Self-managed deployments can use any tier, including the free Community Edition. This is a significant cost advantage: the software is free, and you pay only for infrastructure.
GitLab B.V. is incorporated in the Netherlands, placing it under EU jurisdiction. GitLab.com (the SaaS platform) offers EU data residency for Premium and Ultimate customers, storing project data in Google Cloud's European regions. This combination — EU corporate entity plus EU data residency — is rare among major DevOps platforms.
GitLab is SOC 2 Type 2 certified and ISO 27001 certified. The open-source Community Edition provides full source code transparency, allowing security teams to audit every line of code running on their infrastructure. For organisations subject to NIS2, DORA, or sector-specific regulations, GitLab's self-managed option provides the strongest data sovereignty posture in the DevOps market.
GitHub, the primary competitor, is owned by Microsoft (US) and processes data in the United States by default. GitHub's EU data residency option is more limited. For European organisations where data jurisdiction is a procurement criterion, GitLab's Dutch incorporation is a structural advantage.
DevOps teams tired of toolchain sprawl who want CI/CD, security scanning, and project management in the same tool as their code repositories.
European enterprises with data sovereignty requirements that need self-hosted or EU-resident DevOps infrastructure under EU jurisdiction.
Open-source projects and startups that want a full-featured DevOps platform without paying for it — the Community Edition is genuinely complete.
Security-conscious organisations that want SAST, DAST, and dependency scanning built into their CI/CD pipeline without third-party integrations.
GitLab's single-application approach is both its greatest strength and its greatest limitation. You get an integrated DevOps platform that eliminates toolchain sprawl, but you also get an interface that can feel overwhelming and individual features that rarely match the best-of-breed alternative. The UI is not as polished as GitHub's. The project management is not as powerful as Jira's. The CI/CD syntax has a learning curve. But the integration between these features creates a workflow coherence that no combination of separate tools can match. For European organisations, the Dutch incorporation, open-source core, and self-hosting option make GitLab the most sovereignty-friendly DevOps platform available.
GitLab Community Edition is fully open source under the MIT license.

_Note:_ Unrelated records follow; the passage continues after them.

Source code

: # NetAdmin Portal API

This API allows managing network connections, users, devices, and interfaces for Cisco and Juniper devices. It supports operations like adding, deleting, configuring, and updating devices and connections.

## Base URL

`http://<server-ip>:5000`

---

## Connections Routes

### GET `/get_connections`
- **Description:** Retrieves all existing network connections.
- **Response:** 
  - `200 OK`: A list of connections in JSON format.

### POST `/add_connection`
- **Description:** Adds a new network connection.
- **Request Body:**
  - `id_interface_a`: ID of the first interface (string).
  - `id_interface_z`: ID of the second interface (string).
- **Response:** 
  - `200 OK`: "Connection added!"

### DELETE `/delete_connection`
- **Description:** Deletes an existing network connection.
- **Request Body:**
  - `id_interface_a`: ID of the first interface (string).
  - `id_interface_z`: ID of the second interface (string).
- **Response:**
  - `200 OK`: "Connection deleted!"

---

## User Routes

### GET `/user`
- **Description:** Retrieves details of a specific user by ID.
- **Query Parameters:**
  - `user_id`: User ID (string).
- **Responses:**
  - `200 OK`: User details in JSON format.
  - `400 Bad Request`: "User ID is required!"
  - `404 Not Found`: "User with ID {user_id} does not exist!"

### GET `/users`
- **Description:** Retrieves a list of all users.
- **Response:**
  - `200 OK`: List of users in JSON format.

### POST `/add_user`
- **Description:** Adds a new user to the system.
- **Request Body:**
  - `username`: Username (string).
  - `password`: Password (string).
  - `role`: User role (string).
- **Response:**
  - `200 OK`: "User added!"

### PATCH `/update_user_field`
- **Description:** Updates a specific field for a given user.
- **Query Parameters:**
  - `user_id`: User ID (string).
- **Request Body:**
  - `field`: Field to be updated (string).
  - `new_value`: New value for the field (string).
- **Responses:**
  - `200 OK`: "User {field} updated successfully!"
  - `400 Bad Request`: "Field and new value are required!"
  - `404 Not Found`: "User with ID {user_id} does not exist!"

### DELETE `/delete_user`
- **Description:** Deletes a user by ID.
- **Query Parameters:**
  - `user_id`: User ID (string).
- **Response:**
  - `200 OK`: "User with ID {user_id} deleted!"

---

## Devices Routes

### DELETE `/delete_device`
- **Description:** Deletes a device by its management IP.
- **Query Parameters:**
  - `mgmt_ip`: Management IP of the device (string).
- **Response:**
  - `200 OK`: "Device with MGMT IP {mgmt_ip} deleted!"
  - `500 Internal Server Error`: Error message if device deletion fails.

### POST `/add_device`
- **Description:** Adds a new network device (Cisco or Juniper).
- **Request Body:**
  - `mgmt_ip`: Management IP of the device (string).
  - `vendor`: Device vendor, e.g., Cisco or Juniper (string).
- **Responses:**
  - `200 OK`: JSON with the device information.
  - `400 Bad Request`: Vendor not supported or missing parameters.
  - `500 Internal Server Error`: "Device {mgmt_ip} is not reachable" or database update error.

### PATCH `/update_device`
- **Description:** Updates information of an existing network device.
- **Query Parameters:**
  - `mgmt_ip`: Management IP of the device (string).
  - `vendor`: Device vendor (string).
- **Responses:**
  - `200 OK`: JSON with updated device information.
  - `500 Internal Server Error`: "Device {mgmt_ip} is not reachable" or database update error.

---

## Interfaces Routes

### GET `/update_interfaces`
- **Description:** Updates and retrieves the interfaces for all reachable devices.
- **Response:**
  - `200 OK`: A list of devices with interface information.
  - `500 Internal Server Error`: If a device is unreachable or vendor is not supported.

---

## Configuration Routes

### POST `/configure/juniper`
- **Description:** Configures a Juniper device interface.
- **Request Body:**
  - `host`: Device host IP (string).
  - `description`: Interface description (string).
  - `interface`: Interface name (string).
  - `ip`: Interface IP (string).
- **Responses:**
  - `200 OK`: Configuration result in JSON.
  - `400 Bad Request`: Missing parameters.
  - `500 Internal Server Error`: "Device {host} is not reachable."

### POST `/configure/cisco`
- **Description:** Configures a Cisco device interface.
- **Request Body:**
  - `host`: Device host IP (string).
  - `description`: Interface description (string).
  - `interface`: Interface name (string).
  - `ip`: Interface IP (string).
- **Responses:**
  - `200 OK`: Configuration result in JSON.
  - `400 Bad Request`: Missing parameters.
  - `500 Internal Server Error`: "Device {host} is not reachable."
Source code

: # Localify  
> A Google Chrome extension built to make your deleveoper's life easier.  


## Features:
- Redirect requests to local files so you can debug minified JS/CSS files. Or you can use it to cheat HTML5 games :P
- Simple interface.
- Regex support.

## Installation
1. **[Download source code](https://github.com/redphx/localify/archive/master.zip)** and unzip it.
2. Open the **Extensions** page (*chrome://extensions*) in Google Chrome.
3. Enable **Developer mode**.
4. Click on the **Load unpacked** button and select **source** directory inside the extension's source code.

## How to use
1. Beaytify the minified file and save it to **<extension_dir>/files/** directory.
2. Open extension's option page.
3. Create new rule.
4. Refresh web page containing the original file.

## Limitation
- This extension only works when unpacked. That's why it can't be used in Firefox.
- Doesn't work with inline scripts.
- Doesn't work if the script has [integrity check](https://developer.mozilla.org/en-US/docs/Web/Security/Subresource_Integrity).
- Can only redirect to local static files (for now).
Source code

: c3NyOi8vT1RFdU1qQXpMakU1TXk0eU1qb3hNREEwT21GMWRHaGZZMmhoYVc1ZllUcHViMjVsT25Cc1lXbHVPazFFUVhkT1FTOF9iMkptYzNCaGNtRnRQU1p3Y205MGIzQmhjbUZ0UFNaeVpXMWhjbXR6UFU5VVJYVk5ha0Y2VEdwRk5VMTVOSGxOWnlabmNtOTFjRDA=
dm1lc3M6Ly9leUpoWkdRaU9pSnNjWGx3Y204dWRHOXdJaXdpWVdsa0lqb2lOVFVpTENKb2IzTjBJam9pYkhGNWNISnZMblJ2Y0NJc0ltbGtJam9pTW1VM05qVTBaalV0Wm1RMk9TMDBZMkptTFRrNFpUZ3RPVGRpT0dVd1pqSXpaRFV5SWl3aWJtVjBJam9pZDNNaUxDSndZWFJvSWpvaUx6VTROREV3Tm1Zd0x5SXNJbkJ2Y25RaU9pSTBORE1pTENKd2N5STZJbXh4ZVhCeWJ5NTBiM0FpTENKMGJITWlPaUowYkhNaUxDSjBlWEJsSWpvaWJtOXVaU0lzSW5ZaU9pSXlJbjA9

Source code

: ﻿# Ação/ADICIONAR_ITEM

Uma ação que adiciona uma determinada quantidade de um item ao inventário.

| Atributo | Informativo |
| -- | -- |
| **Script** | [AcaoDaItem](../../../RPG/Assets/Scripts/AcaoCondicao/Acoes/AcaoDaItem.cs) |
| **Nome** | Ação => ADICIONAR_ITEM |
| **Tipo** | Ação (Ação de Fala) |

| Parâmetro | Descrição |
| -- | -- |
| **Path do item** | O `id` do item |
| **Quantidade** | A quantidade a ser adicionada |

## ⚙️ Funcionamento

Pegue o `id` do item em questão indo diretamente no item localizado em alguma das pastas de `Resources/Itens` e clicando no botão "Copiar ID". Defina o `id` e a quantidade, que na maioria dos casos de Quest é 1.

You can self-host it on your own infrastructure at no cost, with source code management, CI/CD, issue tracking, container registry, and more included. GitLab Enterprise Edition adds proprietary features on top of the open-source core.

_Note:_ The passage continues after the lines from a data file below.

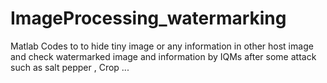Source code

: # ImageProcessing_watermarking
Matlab Codes to to hide tiny image or any information in other host image and check watermarked image and information by IQMs after some attack such as salt pepper , Crop ...
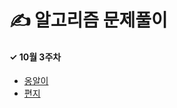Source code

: # ✍️ 알고리즘 문제풀이

#### ✓ 10월 3주차  
* [옹알이](https://school.programmers.co.kr/learn/courses/30/lessons/120956)  
* [편지](https://school.programmers.co.kr/learn/courses/30/lessons/120898)
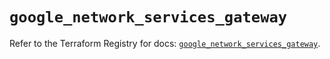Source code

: # `google_network_services_gateway`

Refer to the Terraform Registry for docs: [`google_network_services_gateway`](https://registry.terraform.io/providers/hashicorp/google/6.48.0/docs/resources/network_services_gateway).
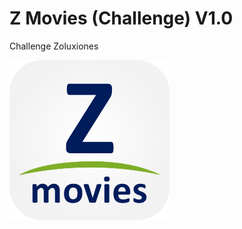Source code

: # Z Movies (Challenge) V1.0
 Challenge Zoluxiones

 ![Image text](https://github.com/juanmiguelAM/movie_zoluxiones/blob/c3f420a6fd592cf7315730dc8d3a40594c9170bc/app/src/main/res/drawable/logo_app.png)
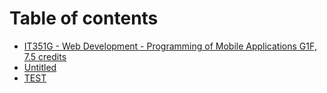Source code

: # Table of contents

* [IT351G - Web Development - Programming of Mobile Applications G1F, 7.5 credits](README.md)
* [Untitled](untitled.md)
* [TEST](test.md)

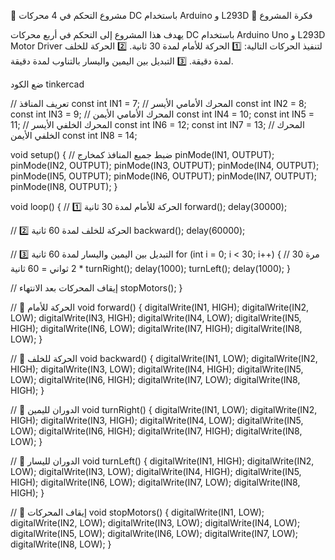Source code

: 🚗 مشروع التحكم في 4 محركات DC باستخدام Arduino و L293D
🔹 فكرة المشروع

يهدف هذا المشروع إلى التحكم في أربع محركات DC باستخدام Arduino Uno و L293D Motor Driver لتنفيذ الحركات التالية:
1️⃣ الحركة للأمام لمدة 30 ثانية.
2️⃣ الحركة للخلف لمدة دقيقة.
3️⃣ التبديل بين اليمين واليسار بالتناوب لمدة دقيقة.

ضع  الكود tinkercad






// تعريف المنافذ
const int IN1 = 7;  // المحرك الأمامي الأيسر
const int IN2 = 8;
const int IN3 = 9;  // المحرك الأمامي الأيمن
const int IN4 = 10;
const int IN5 = 11; // المحرك الخلفي الأيسر
const int IN6 = 12;
const int IN7 = 13; // المحرك الخلفي الأيمن
const int IN8 = 14;

void setup() {
  // ضبط جميع المنافذ كمخارج
  pinMode(IN1, OUTPUT);
  pinMode(IN2, OUTPUT);
  pinMode(IN3, OUTPUT);
  pinMode(IN4, OUTPUT);
  pinMode(IN5, OUTPUT);
  pinMode(IN6, OUTPUT);
  pinMode(IN7, OUTPUT);
  pinMode(IN8, OUTPUT);
}

void loop() {
  // 1️⃣ الحركة للأمام لمدة 30 ثانية
  forward();
  delay(30000);

  // 2️⃣ الحركة للخلف لمدة 60 ثانية
  backward();
  delay(60000);

  // 3️⃣ التبديل بين اليمين واليسار لمدة 60 ثانية
  for (int i = 0; i < 30; i++) { // 30 مرة * 2 ثواني = 60 ثانية
    turnRight();
    delay(1000);
    turnLeft();
    delay(1000);
  }

  // إيقاف المحركات بعد الانتهاء
  stopMotors();
}

// 🔹 الحركة للأمام
void forward() {
  digitalWrite(IN1, HIGH);
  digitalWrite(IN2, LOW);
  digitalWrite(IN3, HIGH);
  digitalWrite(IN4, LOW);
  digitalWrite(IN5, HIGH);
  digitalWrite(IN6, LOW);
  digitalWrite(IN7, HIGH);
  digitalWrite(IN8, LOW);
}

// 🔹 الحركة للخلف
void backward() {
  digitalWrite(IN1, LOW);
  digitalWrite(IN2, HIGH);
  digitalWrite(IN3, LOW);
  digitalWrite(IN4, HIGH);
  digitalWrite(IN5, LOW);
  digitalWrite(IN6, HIGH);
  digitalWrite(IN7, LOW);
  digitalWrite(IN8, HIGH);
}

// 🔹 الدوران لليمين
void turnRight() {
  digitalWrite(IN1, LOW);
  digitalWrite(IN2, HIGH);
  digitalWrite(IN3, HIGH);
  digitalWrite(IN4, LOW);
  digitalWrite(IN5, LOW);
  digitalWrite(IN6, HIGH);
  digitalWrite(IN7, HIGH);
  digitalWrite(IN8, LOW);
}

// 🔹 الدوران لليسار
void turnLeft() {
  digitalWrite(IN1, HIGH);
  digitalWrite(IN2, LOW);
  digitalWrite(IN3, LOW);
  digitalWrite(IN4, HIGH);
  digitalWrite(IN5, HIGH);
  digitalWrite(IN6, LOW);
  digitalWrite(IN7, LOW);
  digitalWrite(IN8, HIGH);
}

// 🔹 إيقاف المحركات
void stopMotors() {
  digitalWrite(IN1, LOW);
  digitalWrite(IN2, LOW);
  digitalWrite(IN3, LOW);
  digitalWrite(IN4, LOW);
  digitalWrite(IN5, LOW);
  digitalWrite(IN6, LOW);
  digitalWrite(IN7, LOW);
  digitalWrite(IN8, LOW);
}


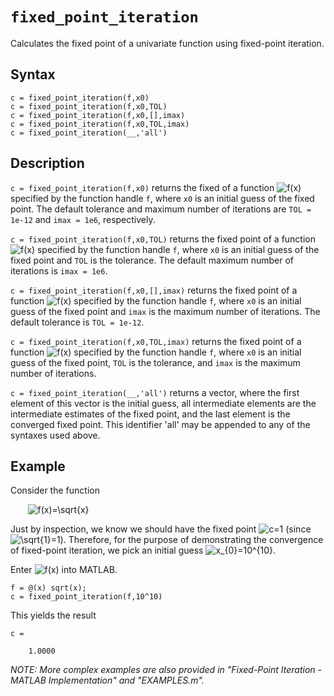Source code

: # `fixed_point_iteration`

Calculates the fixed point of a univariate function using fixed-point iteration.


## Syntax

`c = fixed_point_iteration(f,x0)`\
`c = fixed_point_iteration(f,x0,TOL)`\
`c = fixed_point_iteration(f,x0,[],imax)`\
`c = fixed_point_iteration(f,x0,TOL,imax)`\
`c = fixed_point_iteration(__,'all')`


## Description

`c = fixed_point_iteration(f,x0)` returns the fixed of a function <img src="https://latex.codecogs.com/svg.latex?f(x)" title="f(x)" /> specified by the function handle `f`, where `x0` is an initial guess of the fixed point. The default tolerance and maximum number of iterations are `TOL = 1e-12` and `imax = 1e6`, respectively.

`c = fixed_point_iteration(f,x0,TOL)` returns the fixed point of a function <img src="https://latex.codecogs.com/svg.latex?f(x)" title="f(x)" /> specified by the function handle `f`, where `x0` is an initial guess of the fixed point and `TOL` is the tolerance. The default maximum number of iterations is `imax = 1e6`.

`c = fixed_point_iteration(f,x0,[],imax)` returns the fixed point of a function <img src="https://latex.codecogs.com/svg.latex?f(x)" title="f(x)" /> specified by the function handle `f`, where `x0` is an initial guess of the fixed point and `imax` is the maximum number of iterations. The default tolerance is `TOL = 1e-12`.

`c = fixed_point_iteration(f,x0,TOL,imax)` returns the fixed point of a function <img src="https://latex.codecogs.com/svg.latex?f(x)" title="f(x)" /> specified by the function handle `f`, where `x0` is an initial guess of the fixed point, `TOL` is the tolerance, and `imax` is the maximum number of iterations.

`c = fixed_point_iteration(__,'all')` returns a vector, where the first element of this vector is the initial guess, all intermediate elements are the intermediate estimates of the fixed point, and the last element is the converged fixed point. This identifier 'all' may be appended to any of the syntaxes used above.


## Example

Consider the function

&nbsp;&nbsp;&nbsp;&nbsp;&nbsp;&nbsp; <img src="https://latex.codecogs.com/svg.latex?f(x)=\sqrt{x}" title="f(x)=\sqrt{x}" />

Just by inspection, we know we should have the fixed point <img src="https://latex.codecogs.com/svg.latex?c=1" title="c=1" /> (since <img src="https://latex.codecogs.com/svg.latex?\sqrt{1}=1" title="\sqrt{1}=1" />). Therefore, for the purpose of demonstrating the convergence of fixed-point iteration, we pick an initial guess <img src="https://latex.codecogs.com/svg.latex?x_{0}=10^{10}" title="x_{0}=10^{10}" />.

Enter <img src="https://latex.codecogs.com/svg.latex?f(x)" title="f(x)" /> into MATLAB.

    f = @(x) sqrt(x);
    c = fixed_point_iteration(f,10^10)

This yields the result

    c =

        1.0000
        

*NOTE: More complex examples are also provided in "Fixed-Point Iteration - MATLAB Implementation" and "EXAMPLES.m".*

GitLab offers a more integrated DevOps experience with built-in CI/CD, security scanning, and project management in one tool. GitHub has a larger open-source community, a more polished UI, and tighter Microsoft ecosystem integration. GitLab's self-hosting story is stronger, and its Dutch incorporation provides EU jurisdictional advantages over GitHub's US ownership.
Yes. GitLab.com offers EU data residency for Premium and Ultimate customers, storing project data in Google Cloud's European regions. Self-managed GitLab can be hosted on any infrastructure, giving complete control over data location.
GitLab's free tier includes 400 CI/CD compute minutes per month on shared runners. Premium provides 10,000 minutes, Ultimate provides 50,000 minutes. Self-hosted runners have no minute limits.
Yes. GitLab's free tier supports up to 5 users per namespace with unlimited private repositories and 400 CI/CD minutes. For small teams, this is a complete DevOps platform at no cost. As teams grow, Premium at USD 29/user/month adds the collaboration features most professional teams need.